◆ Provided records
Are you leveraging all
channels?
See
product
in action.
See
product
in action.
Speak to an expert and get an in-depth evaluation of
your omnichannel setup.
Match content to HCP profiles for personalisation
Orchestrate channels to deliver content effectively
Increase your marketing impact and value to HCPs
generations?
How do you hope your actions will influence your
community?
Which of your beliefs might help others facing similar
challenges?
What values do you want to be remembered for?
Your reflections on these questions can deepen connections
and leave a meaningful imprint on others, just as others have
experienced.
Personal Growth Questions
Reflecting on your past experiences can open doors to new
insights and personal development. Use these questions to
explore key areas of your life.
==
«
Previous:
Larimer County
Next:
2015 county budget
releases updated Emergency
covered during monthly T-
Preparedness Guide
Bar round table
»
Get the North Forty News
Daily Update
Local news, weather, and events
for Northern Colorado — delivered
--
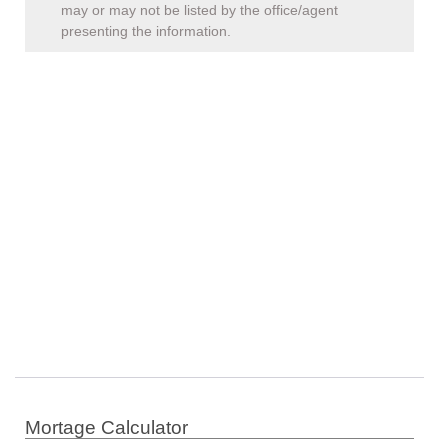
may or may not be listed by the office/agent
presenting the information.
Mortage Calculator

◆ Assignment
Rewrite the records from the line containing "Are you leveraging all" through the line containing "Your reflections on", changing "expert" to "specialist" and leaving everything else as it is.

◆ Answer for this exercise
Are you leveraging all
channels?
See
product
in action.
See
product
in action.
Speak to an specialist and get an in-depth evaluation of
your omnichannel setup.
Match content to HCP profiles for personalisation
Orchestrate channels to deliver content effectively
Increase your marketing impact and value to HCPs
generations?
How do you hope your actions will influence your
community?
Which of your beliefs might help others facing similar
challenges?
What values do you want to be remembered for?
Your reflections on these questions can deepen connections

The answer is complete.